▶ _REQUEST_
Render the records below as a JSON list of strings, one string per line with blank lines left out, starting at the very first line and going on through the line containing "name author: Hook.", with that line included. Cover only those lines.

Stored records
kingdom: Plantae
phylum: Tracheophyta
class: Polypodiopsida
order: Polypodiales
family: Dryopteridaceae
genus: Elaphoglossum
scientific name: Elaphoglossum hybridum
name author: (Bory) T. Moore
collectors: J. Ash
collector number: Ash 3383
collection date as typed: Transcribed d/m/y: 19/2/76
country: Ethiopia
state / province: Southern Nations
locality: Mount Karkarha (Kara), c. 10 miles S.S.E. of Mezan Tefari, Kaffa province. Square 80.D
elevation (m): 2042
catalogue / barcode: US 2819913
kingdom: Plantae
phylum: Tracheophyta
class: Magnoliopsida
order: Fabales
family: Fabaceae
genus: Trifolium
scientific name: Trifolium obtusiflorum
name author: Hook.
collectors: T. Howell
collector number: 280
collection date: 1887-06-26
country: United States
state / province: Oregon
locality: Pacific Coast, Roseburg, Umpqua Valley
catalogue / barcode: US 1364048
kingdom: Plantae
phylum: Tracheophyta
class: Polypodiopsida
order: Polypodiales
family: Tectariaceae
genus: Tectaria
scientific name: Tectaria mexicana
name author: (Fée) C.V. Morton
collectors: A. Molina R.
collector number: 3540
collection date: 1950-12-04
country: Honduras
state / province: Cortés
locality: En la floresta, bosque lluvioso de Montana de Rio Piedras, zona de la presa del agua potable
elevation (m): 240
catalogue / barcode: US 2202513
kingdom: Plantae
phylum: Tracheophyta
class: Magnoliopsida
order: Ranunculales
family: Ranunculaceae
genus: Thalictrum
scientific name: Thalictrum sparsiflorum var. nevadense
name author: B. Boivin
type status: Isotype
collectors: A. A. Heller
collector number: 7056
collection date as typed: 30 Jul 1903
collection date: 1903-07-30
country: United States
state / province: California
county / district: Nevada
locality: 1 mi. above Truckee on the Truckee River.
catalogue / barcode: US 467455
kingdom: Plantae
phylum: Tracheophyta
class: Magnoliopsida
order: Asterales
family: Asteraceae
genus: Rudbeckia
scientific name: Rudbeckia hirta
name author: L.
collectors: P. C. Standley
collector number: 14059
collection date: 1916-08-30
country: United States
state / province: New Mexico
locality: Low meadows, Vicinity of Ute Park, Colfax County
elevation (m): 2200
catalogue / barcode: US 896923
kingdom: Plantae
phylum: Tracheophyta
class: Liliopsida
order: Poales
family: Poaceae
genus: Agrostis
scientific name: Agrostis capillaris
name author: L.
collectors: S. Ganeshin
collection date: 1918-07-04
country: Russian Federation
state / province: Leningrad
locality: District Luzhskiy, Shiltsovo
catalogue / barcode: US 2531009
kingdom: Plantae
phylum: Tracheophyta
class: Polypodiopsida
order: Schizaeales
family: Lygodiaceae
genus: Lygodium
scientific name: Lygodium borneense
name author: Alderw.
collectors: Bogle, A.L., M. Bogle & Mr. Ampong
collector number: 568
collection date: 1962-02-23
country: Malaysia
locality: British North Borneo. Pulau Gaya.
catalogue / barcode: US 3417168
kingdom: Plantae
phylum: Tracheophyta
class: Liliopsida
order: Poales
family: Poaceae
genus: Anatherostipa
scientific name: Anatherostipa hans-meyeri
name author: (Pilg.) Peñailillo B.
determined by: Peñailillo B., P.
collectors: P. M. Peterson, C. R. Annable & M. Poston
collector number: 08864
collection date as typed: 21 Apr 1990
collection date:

▶ _RESULT FOR THIS TASK_
[
  "kingdom: Plantae",
  "phylum: Tracheophyta",
  "class: Polypodiopsida",
  "order: Polypodiales",
  "family: Dryopteridaceae",
  "genus: Elaphoglossum",
  "scientific name: Elaphoglossum hybridum",
  "name author: (Bory) T. Moore",
  "collectors: J. Ash",
  "collector number: Ash 3383",
  "collection date as typed: Transcribed d/m/y: 19/2/76",
  "country: Ethiopia",
  "state / province: Southern Nations",
  "locality: Mount Karkarha (Kara), c. 10 miles S.S.E. of Mezan Tefari, Kaffa province. Square 80.D",
  "elevation (m): 2042",
  "catalogue / barcode: US 2819913",
  "kingdom: Plantae",
  "phylum: Tracheophyta",
  "class: Magnoliopsida",
  "order: Fabales",
  "family: Fabaceae",
  "genus: Trifolium",
  "scientific name: Trifolium obtusiflorum",
  "name author: Hook."
]